Predictions were classified as positive or negative using a threshold of 0.5. Standard performance metrics included: recall (\(\frac{{{\rm{TP}}}}{{{\rm{TP}}}+{{\rm{FN}}}}\)), accuracy (\(\frac{{{\rm{TP}}}+{{\rm{TN}}}}{{{\rm{TP}}}+{{\rm{TN}}}+{{\rm{FP}}}+{{\rm{FN}}}}\)), precision (\(\frac{{{\rm{TP}}}}{{{\rm{TP}}}+{{\rm{FP}}}}\)), F1 score (\(\frac{2\times {{\rm{precision}}}\times {{\rm{recall}}}}{{{\rm{precision}}}+{{\rm{recall}}}}\)), area under the ROC curve (AUC), and Matthews Correlation Coefficient (MCC; \(\frac{{{\rm{TP}}}\times {{\rm{TN}}}-{{\rm{FP}}}\times {{\rm{FN}}}}{\sqrt{({{\rm{TP}}}+{{\rm{FP}}})({{\rm{TP}}}+{{\rm{FN}}})({{\rm{TN}}}+{{\rm{FP}}})({{\rm{TN}}}+{{\rm{FN}}})}}\)), with TP, FN, TN, and FP representing true positives, false negatives, true negatives, and false positives, respectively. At the recommender system level, the mean rank of the correct label was used as the primary metric: ((1 / n) * Σ rank), where n is the total number of ranks. This metric reflects how well the system prioritizes the correct KL types among potential candidates.

Prediction on lytic phages

To assess the predictive capability of our models for lytic phages, two datasets were used. The first one consisted of lytic phage depolymerases whose association with KL types were experimentally validated. The second one comprised publicly available infection matrices of Klebsiella phages, which reported the phage-bacteria outcome for all the possible interactions12,13,48. To ensure the identification of all the depolymerase domain sequences in the lytic phages, the three identification methods described earlier were used, complemented with the information reported by the authors. The depolymerase domain sequences that appeared in the training data were discarded to avoid inflating the predictive power. A phage was considered effective against a given KL type if the authors reported an instance of the phage infecting a bacterium from the corresponding KL type. This criterion accounted for the fact that a depolymerase activity does not necessarily manifest as a visible halo in plaque assays3,85. For TropiGAT, predictions were made directly from the ESM2 representation of each depolymerase domain sequence. For TropiSEQ, the amino acid sequence of the depolymerase domains were first scanned against the representatives of the depolymerase domain clusters using BLASTp. Then, depolymerase domains were assigned to the cluster of the top hit only if the bitscore was exceeding 75 with a minimal alignment coverage of 80%. Finally, target KL types were inferred from the KL types associated with the corresponding depolymerase domain cluster.

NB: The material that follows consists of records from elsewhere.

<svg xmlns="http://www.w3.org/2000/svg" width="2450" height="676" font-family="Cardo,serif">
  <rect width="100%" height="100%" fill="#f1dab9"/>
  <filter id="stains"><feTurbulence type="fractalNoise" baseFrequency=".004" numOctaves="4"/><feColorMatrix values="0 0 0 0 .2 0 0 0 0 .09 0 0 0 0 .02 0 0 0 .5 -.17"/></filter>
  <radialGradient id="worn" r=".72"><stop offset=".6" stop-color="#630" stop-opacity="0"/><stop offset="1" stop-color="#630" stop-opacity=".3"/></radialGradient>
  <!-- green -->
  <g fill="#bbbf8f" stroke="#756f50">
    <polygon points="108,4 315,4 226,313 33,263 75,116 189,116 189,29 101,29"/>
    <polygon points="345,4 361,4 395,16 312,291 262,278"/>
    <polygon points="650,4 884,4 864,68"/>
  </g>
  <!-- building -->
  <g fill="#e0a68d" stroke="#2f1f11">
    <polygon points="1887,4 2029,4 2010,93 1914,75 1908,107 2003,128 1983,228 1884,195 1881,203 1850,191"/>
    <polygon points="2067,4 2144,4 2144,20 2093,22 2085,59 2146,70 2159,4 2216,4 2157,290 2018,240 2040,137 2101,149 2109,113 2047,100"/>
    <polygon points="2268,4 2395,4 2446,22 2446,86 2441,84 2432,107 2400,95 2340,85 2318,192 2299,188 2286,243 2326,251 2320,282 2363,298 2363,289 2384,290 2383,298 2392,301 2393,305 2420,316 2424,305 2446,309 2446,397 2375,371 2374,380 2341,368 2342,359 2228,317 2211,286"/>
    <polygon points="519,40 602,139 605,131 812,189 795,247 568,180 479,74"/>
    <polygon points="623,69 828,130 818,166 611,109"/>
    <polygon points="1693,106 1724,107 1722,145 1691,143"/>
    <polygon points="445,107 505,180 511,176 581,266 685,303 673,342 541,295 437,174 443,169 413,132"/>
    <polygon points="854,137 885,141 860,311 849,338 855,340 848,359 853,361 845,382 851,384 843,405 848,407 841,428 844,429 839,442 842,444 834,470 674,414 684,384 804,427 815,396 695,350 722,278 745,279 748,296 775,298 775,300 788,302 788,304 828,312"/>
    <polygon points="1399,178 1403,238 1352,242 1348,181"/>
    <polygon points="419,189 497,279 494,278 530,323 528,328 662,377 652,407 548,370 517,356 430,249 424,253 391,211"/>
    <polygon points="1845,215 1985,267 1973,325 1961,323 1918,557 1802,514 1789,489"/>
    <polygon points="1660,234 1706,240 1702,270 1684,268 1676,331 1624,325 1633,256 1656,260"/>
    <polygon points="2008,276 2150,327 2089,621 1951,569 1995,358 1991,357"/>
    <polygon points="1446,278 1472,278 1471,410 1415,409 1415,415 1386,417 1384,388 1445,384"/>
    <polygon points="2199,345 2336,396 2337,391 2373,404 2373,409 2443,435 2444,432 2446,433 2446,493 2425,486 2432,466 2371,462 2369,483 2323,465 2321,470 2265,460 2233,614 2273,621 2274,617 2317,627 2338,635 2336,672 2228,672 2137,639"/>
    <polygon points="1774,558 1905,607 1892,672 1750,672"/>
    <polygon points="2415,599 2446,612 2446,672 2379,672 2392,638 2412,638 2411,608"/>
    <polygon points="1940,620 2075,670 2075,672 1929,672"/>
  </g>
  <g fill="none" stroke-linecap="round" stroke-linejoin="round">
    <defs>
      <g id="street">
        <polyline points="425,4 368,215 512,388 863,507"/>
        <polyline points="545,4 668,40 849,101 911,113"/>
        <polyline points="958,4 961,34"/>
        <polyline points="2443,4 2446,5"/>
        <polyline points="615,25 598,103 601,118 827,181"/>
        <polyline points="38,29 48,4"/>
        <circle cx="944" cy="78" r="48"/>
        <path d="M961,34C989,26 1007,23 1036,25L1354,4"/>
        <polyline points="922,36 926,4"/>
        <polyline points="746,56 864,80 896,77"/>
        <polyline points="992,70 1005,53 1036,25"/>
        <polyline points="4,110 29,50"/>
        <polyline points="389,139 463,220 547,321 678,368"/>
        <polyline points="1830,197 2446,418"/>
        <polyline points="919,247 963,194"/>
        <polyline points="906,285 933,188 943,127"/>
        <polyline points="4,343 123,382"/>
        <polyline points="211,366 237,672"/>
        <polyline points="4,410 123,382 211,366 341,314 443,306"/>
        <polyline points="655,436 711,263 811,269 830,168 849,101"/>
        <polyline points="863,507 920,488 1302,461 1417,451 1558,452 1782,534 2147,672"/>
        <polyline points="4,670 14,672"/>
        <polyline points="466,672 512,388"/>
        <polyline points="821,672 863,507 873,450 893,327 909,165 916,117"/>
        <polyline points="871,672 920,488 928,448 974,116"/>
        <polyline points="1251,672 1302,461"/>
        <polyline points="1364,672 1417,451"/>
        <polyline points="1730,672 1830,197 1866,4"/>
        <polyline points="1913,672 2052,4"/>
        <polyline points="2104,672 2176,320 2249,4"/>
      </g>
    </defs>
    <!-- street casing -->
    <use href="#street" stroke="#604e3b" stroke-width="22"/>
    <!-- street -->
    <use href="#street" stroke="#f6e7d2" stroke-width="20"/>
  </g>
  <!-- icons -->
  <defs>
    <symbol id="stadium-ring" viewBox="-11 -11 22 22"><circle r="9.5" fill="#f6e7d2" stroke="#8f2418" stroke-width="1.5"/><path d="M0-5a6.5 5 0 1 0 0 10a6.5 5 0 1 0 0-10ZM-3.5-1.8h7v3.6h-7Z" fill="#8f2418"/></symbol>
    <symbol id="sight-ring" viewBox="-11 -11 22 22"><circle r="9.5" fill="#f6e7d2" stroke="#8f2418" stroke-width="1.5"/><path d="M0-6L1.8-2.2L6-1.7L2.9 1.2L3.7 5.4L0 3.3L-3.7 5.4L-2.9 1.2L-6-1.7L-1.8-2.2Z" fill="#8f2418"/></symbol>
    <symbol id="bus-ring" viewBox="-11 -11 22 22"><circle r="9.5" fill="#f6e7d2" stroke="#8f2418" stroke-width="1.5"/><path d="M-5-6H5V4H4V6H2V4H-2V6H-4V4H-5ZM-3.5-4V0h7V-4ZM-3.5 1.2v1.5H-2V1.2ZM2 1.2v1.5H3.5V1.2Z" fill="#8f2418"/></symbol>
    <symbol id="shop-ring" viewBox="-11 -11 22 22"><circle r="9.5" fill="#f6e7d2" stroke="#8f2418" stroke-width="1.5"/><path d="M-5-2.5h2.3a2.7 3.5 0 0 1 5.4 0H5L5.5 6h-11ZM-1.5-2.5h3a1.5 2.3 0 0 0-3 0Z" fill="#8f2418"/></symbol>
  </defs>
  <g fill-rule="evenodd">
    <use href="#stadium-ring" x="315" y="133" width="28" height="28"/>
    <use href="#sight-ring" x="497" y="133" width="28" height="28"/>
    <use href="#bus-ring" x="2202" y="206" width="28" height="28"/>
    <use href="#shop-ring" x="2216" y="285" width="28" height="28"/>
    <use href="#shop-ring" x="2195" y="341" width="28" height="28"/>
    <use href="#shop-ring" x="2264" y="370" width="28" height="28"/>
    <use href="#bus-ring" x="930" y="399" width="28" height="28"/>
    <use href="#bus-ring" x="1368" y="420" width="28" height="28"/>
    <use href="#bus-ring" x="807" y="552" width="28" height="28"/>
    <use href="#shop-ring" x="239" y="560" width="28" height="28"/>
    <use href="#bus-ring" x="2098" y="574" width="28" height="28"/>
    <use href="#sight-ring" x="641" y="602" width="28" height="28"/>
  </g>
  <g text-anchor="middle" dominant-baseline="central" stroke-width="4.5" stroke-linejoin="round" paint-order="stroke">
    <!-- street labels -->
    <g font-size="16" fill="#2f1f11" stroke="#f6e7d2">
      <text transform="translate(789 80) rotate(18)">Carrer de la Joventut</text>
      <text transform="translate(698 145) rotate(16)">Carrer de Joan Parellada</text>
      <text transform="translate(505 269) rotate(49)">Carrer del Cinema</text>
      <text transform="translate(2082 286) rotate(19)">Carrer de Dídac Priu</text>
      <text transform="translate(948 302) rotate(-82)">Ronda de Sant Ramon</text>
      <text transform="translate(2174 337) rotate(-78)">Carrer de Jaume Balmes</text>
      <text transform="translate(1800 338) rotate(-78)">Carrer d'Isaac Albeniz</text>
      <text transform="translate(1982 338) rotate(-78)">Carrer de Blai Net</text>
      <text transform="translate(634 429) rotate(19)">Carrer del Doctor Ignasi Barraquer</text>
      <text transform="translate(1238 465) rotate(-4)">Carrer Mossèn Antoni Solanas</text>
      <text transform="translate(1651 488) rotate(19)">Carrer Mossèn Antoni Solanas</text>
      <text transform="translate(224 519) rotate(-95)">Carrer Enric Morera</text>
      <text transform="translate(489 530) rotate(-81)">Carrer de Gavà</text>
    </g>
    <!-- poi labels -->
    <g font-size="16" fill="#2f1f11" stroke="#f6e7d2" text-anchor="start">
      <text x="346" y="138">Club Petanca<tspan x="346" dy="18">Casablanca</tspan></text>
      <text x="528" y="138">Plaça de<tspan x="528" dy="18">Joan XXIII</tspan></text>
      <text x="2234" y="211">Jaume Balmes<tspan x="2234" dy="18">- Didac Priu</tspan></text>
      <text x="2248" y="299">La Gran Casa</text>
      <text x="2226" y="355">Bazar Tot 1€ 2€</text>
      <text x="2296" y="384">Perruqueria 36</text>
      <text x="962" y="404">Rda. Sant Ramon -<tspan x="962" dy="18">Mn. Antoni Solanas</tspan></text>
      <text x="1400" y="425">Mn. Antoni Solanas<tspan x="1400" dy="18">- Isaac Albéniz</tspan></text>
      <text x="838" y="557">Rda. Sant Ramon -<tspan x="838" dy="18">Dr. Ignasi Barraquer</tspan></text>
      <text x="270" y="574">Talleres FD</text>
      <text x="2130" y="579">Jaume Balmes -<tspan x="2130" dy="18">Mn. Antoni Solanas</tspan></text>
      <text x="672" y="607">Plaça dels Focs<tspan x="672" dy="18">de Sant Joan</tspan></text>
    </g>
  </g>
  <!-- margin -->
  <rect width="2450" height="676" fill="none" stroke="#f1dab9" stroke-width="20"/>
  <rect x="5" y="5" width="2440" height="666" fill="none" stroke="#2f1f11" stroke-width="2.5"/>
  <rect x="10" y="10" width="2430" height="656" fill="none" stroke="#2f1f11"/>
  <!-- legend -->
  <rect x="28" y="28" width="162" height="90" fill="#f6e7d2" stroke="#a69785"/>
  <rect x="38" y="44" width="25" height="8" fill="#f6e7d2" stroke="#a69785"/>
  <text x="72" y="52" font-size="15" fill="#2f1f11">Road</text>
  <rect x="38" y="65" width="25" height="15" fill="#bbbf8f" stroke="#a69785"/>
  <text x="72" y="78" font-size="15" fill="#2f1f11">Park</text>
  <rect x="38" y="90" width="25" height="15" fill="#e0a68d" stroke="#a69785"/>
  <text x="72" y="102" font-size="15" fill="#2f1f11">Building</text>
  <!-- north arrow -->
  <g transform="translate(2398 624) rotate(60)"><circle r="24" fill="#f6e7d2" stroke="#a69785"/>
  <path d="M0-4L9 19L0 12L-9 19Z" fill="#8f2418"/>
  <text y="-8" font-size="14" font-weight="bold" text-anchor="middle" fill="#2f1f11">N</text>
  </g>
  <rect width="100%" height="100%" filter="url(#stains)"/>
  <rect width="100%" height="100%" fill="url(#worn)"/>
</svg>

Statistics & reproducibility

All statistical tests were performed using Python (version 3.11.4) with the scipy.stats module (version 1.11.1). The primary metric for evaluating individual KL-type classifier performance was the Matthews Correlation Coefficient (MCC). Pearson's correlation coefficient was used to assess the linear relationship between model performance (MCC scores) and the number of training instances. To test for significant differences between group means, such as comparing MCC scores across different depolymerase folds, two-sample, two-sided Student’s t-tests and Welch’s t-tests were utilized. The choice between these tests was determined by the equality of variances between the groups being compared, assessed using a two-tailed F-test with an alpha of 0.05. For each statistical test reported, the specific test, the corresponding p-value, and the sample size are provided in the Results section or figure legends.

Reporting summary

Further information on research design is available in the Nature Portfolio Reporting Summary linked to this article.